Yoksa siz de köylerdeki yaşamın çoktan değiştiğine inanıp, artık zeytin de, tarım da para yok mu diye düşünmektesiniz. Üretmek yerine, tarlalarını, zeytinliklerini, meralarını ve bahçelerini satmasınlar da ne yapsalar mı diyorsunuz. Sevgili okurlarım, aman sakın öyle bir düşünceye kapılmayın. Gelin şimdi, hep birlikte doğaya gidelim. Kendimize dönelim. Günümüzde üretim araçlarının kimin elinde olduğunun farkına varalım. Baktık ki köylü bu konuda can çekişiyor. O zaman, işte şimdi doğal yaşam alanlarına sahip çıkma zamanı. Ve hep birlikte diyelim ki; İnsan anasından babasından kalan anılarını ve tarihini satmaz. Köylülerimiz, özel şirketlerin değil devletin kendilerine hizmet getirmesi gerektiğinin farkındadır. İşsizlik, parasızlık gibi geçici bir süre için olumsuzluk teşkil eden durumların, kendi vatanını satmak için bir neden olmadığını hepimizden çok iyi bilir. Ve derler ki; cebinde paran yoksa umudun var. Vatanını, köyünü savun.
Sevgili okurlarım, tekrar en başa dönersek. Yani sözde modern olana yaklaştırırken aslında insanı özünden koparan şu sisteme. Büyükşehirlerde modern sitelerde yaşayan insanlar, giderek kaybolan güven duygusu yüzünden mi yoksa güvenlikçi baskısını hissediyor? Yine aynı nedenlerden dolayı mı çocuklar artık sokakta oynayamıyor? Evlilik, cinsellik, güzellik, ilişki gibi alanlardaki uzmanlar hayatımıza yön verirken aslında kimyamızı mı bozmaktadır? İnsan ölüm döşeğindeyken kendi malını mülkünü satmak isteyen emlakçılar ile tanışacak kadar ruhsuzlaşamaz değil mi?

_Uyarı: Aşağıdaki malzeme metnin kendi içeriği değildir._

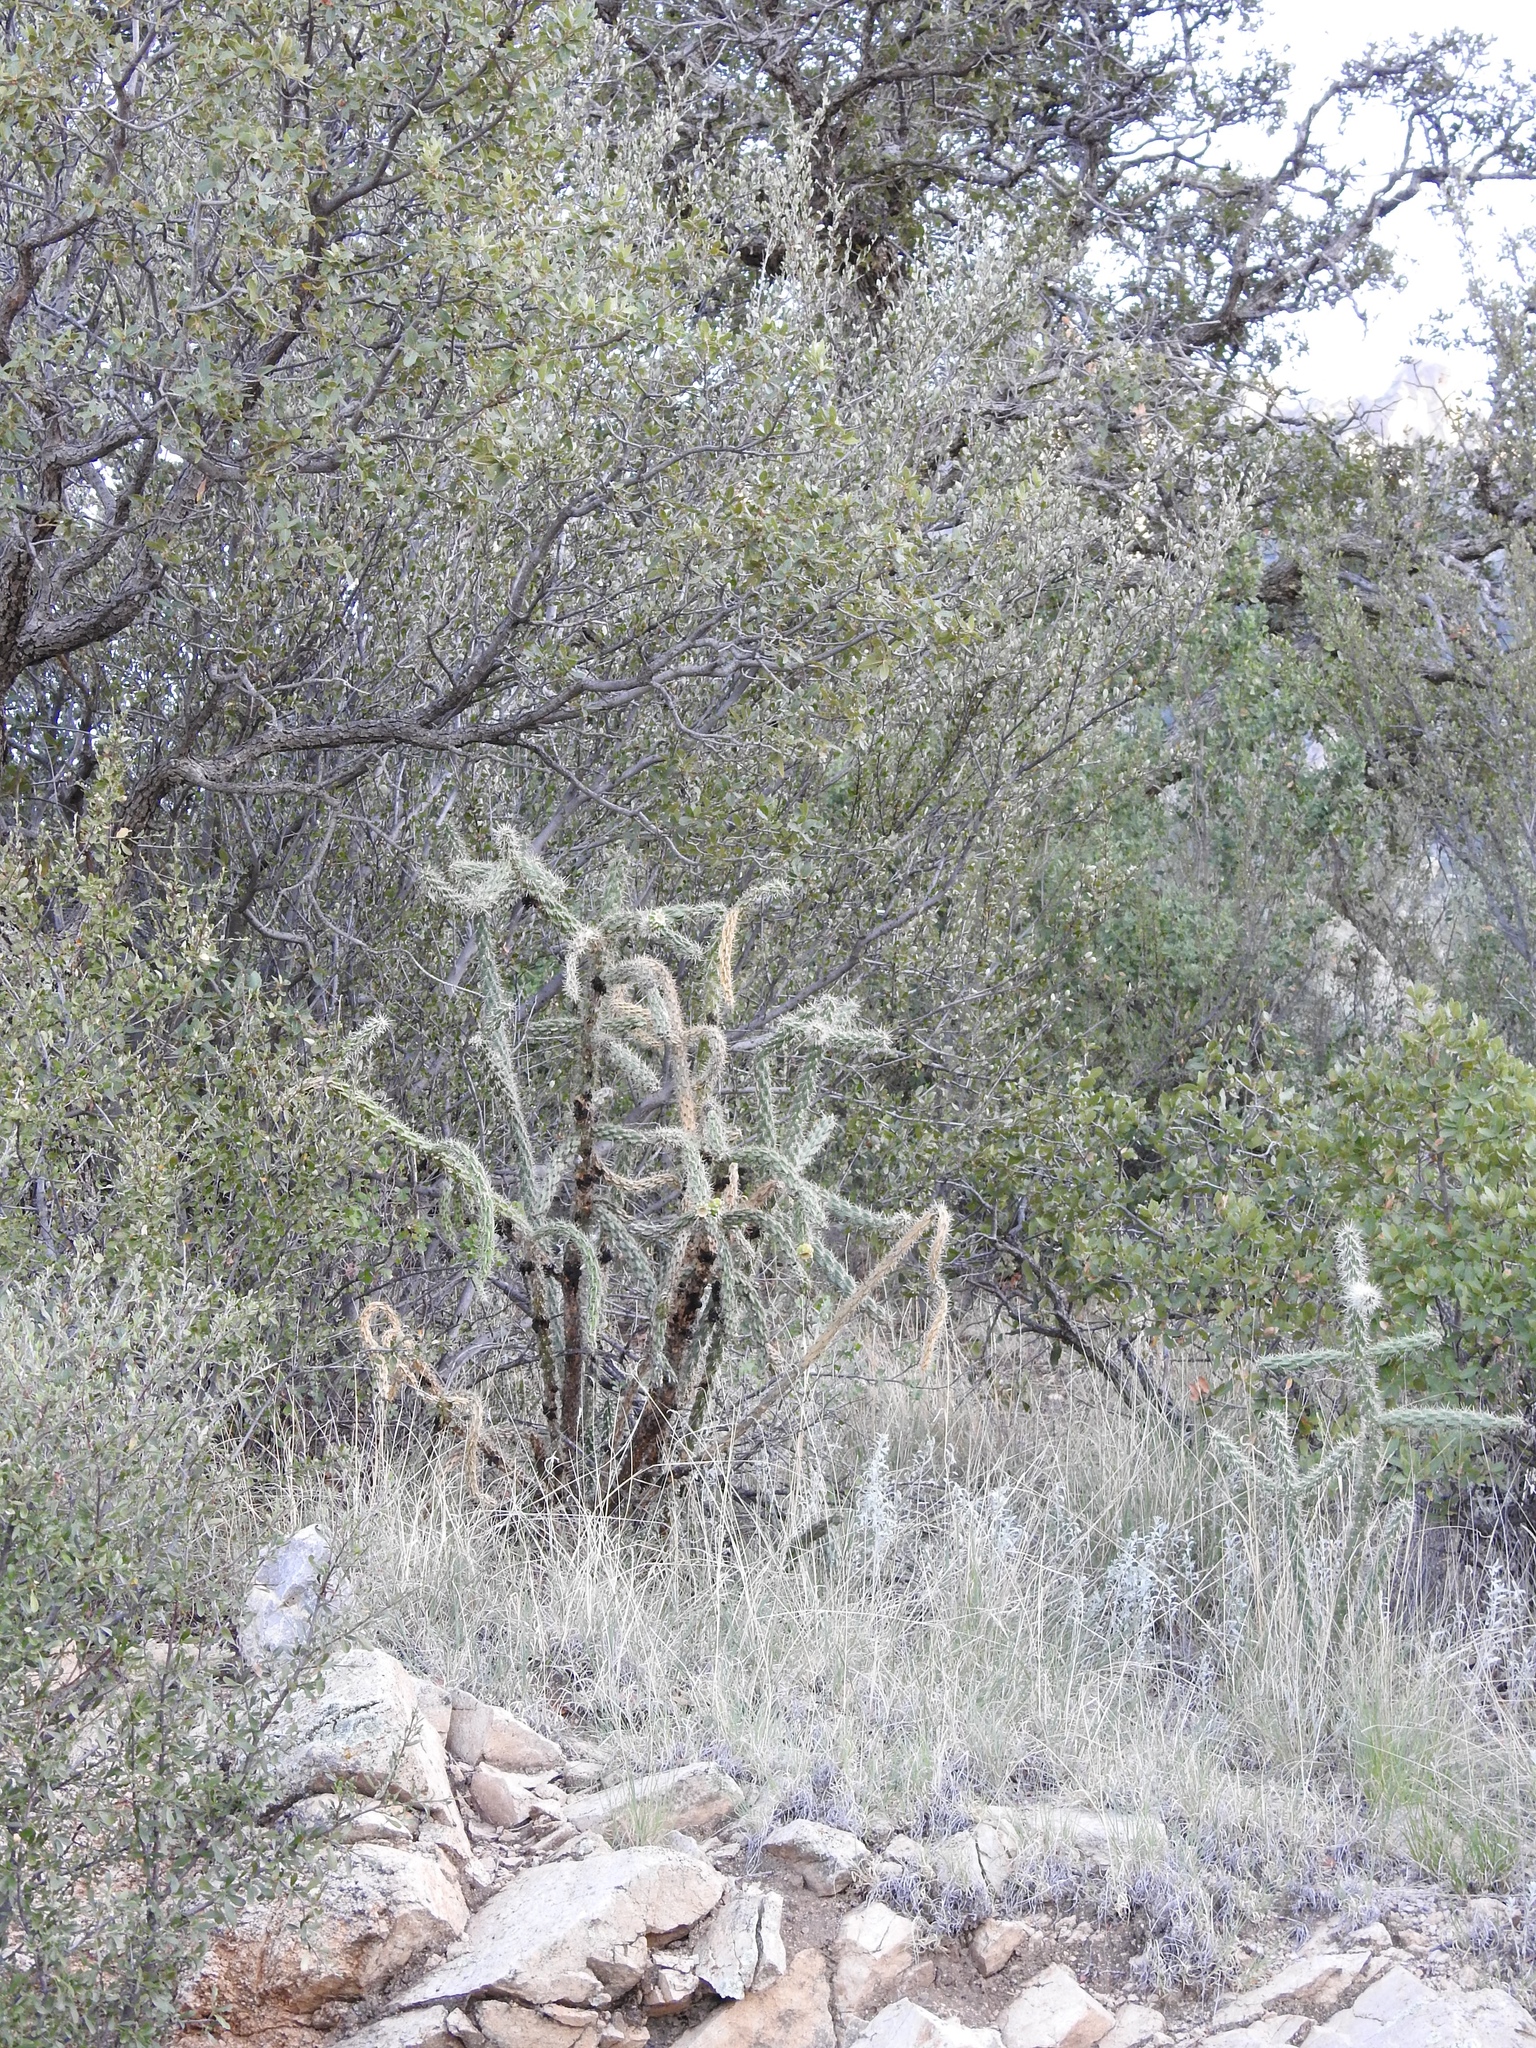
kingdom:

Ve son olarak size sormak istiyorum, sevgili okurlarım; sizin gerçeğiniz ne üretmek mi? Tüketmek mi? Yapamadığınız şeyler için pişmanlık duymak mı? Yanlışını bilirsen kaybetmezsin. İşte bu yüzden her şey bizim elimizde. Özgür olmak da bağımsız olmak da… İnsanın insana yabancılaştığı bir dünyaya hayır!